Input data:
╭──

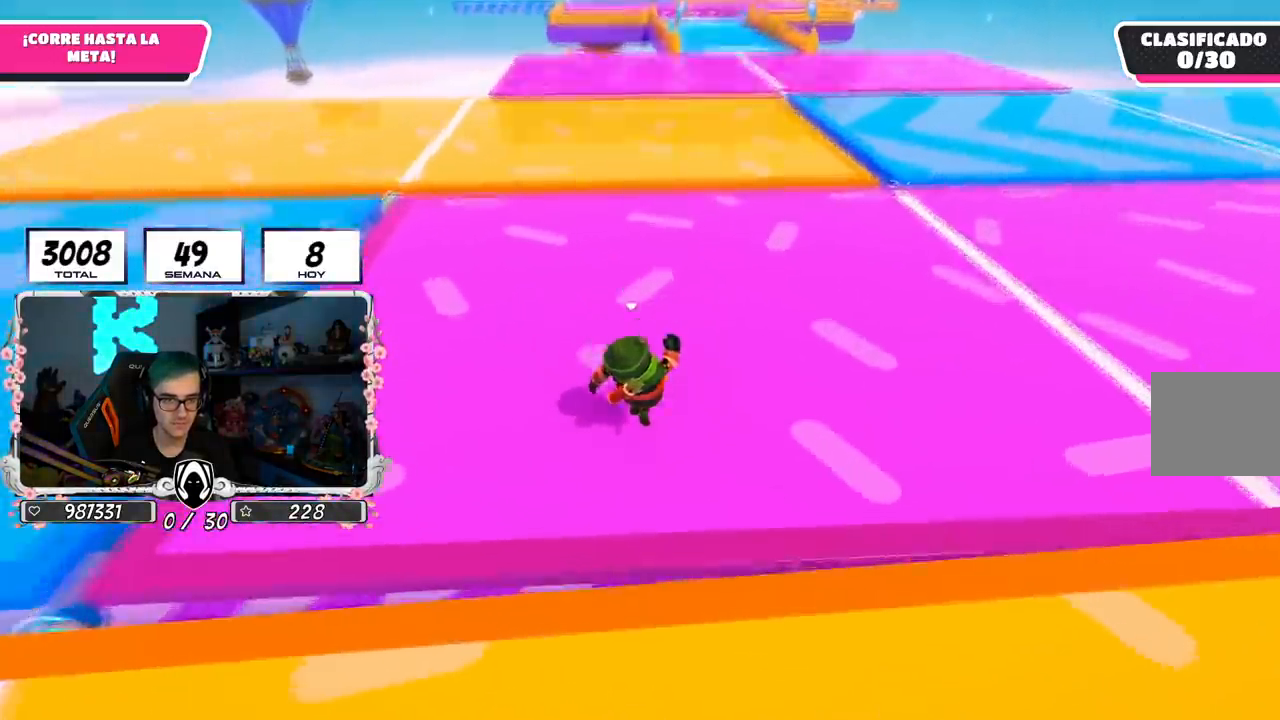
{"dt_ms": 500, "buttons": ["CROSS"], "left_stick": "up", "right_stick": "center", "events": [[83, "CROSS", "down"]]}
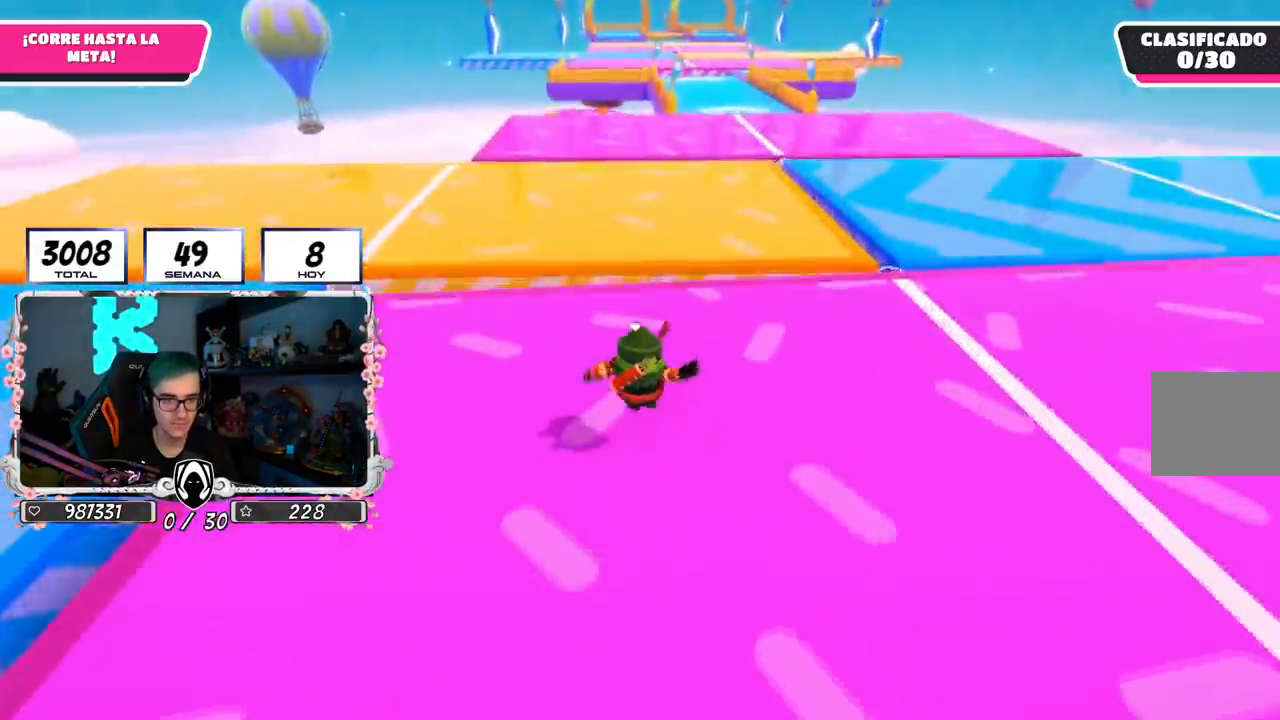
{"dt_ms": 501, "buttons": [], "left_stick": "up", "right_stick": "center", "events": [[100, "right_stick", "down"], [250, "right_stick", "center"], [317, "CROSS", "up"]]}
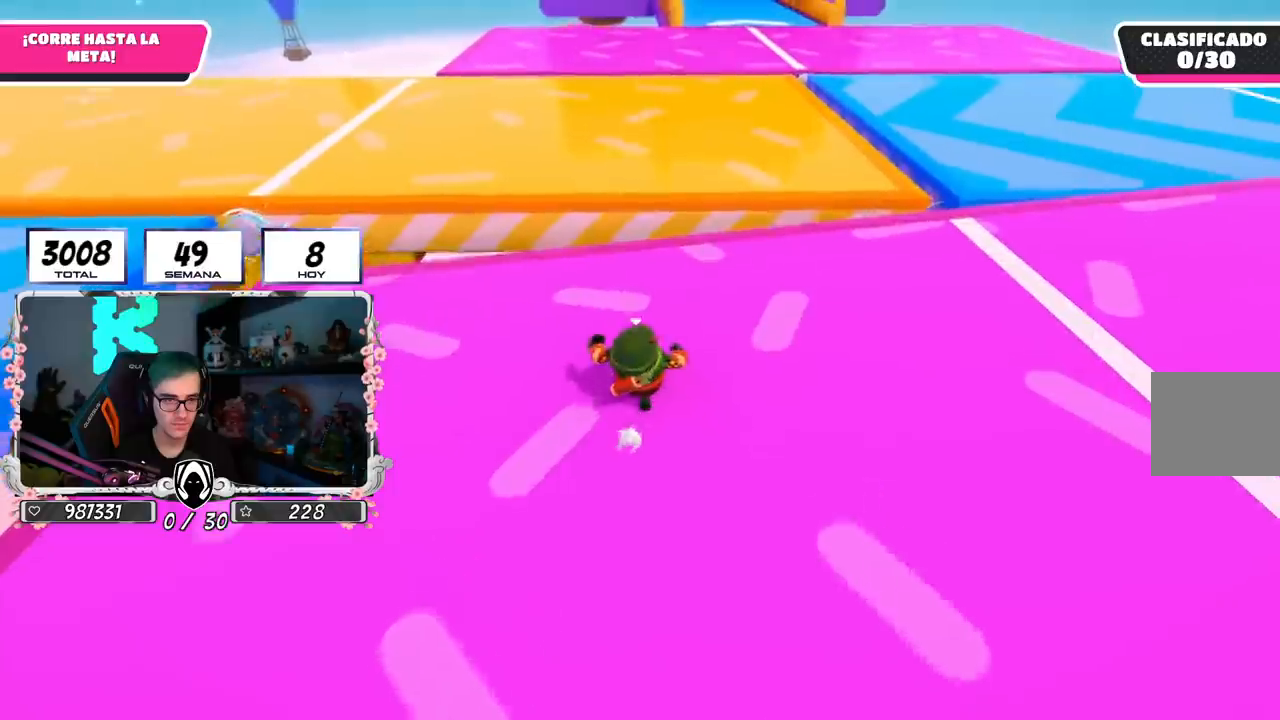
{"dt_ms": 500, "buttons": [], "left_stick": "up", "right_stick": "center", "events": []}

╰──

Work task: Output the material word for word, omitting its pictures.

The completed task:
{"dt_ms": 500, "buttons": ["CROSS"], "left_stick": "up", "right_stick": "center", "events": [[83, "CROSS", "down"]]}
{"dt_ms": 501, "buttons": [], "left_stick": "up", "right_stick": "center", "events": [[100, "right_stick", "down"], [250, "right_stick", "center"], [317, "CROSS", "up"]]}
{"dt_ms": 500, "buttons": [], "left_stick": "up", "right_stick": "center", "events": []}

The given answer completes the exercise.